Multiple Comparisons

Issues associated with doing multiple comparisons are the same for related observations as they are for multiple comparisons among independent groups.


Orthogonal Comparisons

  • The most straightforward way to assess the degree of dependence between two comparisons is to correlate them directly
  • For the weapons and aggression data, the comparisons L1 and L2 are correlated 0.24
  • Of course, this is a sample correlation and only estimates what the correlation would be if L1 and L2 were correlated in the whole population
  • Although mathematically possible, orthogonal comparisons with correlated observations are very rare.

Questions

1 Here you see taste ratings for 4 cola types: Cola A (A), generic Cola A (GA), Cola B (B), and generic Cola B (GB). L1 is the difference in taste scores between non-generic and generic Colas (nongeneric - generic). What is L1 for the fourth subject?

A	GA	B	GB
  9	  6	  8	  5
 10	  6	  9	  7
 10	  5	  8	  7
  8	  4	  7	  5
 10	  5	  8	  5
  9	  7	  7	  6

Answer >>

(A+B) - (GA + GB) specifically compares generic and nongeneric cola. It is (8 + 7) - (4 + 5).

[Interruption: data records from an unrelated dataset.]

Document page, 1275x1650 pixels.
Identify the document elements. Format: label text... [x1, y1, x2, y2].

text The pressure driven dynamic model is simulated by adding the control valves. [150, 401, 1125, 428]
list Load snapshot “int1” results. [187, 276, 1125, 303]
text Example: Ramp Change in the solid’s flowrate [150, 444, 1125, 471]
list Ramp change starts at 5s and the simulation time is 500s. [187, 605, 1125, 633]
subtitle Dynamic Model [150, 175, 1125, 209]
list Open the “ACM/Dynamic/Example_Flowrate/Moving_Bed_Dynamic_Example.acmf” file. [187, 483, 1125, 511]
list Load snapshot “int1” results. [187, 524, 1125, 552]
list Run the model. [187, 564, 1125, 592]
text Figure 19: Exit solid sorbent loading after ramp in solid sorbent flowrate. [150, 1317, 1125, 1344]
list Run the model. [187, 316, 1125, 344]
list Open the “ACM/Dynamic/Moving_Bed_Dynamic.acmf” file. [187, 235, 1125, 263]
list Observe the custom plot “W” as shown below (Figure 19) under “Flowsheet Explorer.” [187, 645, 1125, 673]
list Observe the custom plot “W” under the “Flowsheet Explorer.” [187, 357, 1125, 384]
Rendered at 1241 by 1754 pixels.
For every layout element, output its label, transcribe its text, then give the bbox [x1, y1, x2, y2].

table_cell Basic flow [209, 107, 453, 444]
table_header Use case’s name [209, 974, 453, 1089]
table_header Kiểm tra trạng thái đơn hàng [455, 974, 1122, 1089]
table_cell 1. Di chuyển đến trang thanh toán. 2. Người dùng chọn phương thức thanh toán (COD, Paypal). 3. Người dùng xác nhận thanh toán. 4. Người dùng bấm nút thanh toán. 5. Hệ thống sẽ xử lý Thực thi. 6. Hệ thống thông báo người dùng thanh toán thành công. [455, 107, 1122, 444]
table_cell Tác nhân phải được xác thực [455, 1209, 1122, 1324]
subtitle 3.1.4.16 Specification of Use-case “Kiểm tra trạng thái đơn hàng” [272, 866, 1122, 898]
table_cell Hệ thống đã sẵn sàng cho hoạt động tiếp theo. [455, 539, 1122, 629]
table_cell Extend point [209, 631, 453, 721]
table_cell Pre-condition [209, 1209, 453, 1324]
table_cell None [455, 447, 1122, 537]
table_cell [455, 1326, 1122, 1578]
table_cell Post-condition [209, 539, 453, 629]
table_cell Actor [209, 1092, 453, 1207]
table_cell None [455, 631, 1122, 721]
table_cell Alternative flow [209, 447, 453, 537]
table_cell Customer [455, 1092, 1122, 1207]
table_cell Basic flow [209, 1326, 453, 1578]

2 Calculate the standard error for L1 (L1 = A + B - GA - GB). Keep in mind this is a repeated-measures design.

A	GA	B	GB
  9	  6	  8	  5
 10	  6	  9	  7
 10	  5	  8	  7
  8	  4	  7	  5
 10	  5	  8	  5
  9	  7	  7	  6

Answer >>

Compute L1 for each subject: (6, 6, 6, 6, 8, 3) and then compute the standard deviation (1.602) which you then divide by the square root of n (n = 6) to get 0.654.


3 Calculate t for L1 (L1 = A + B - GA - GB)

A	GA	B	GB
  9	  6	  8	  5
 10	  6	  9	  7
 10	  5	  8	  7
  8	  4	  7	  5
 10	  5	  8	  5
  9	  7	  7	  6

Answer >>

Compute L1 for each subject: (6, 6, 6, 6, 8, 3) and then compute the mean (5.833) and standard deviation (1.602) which you then divide by the square root of n (n = 6) to get 0.654 Then divide the mean by the standard error of 0.654 to get 8.919.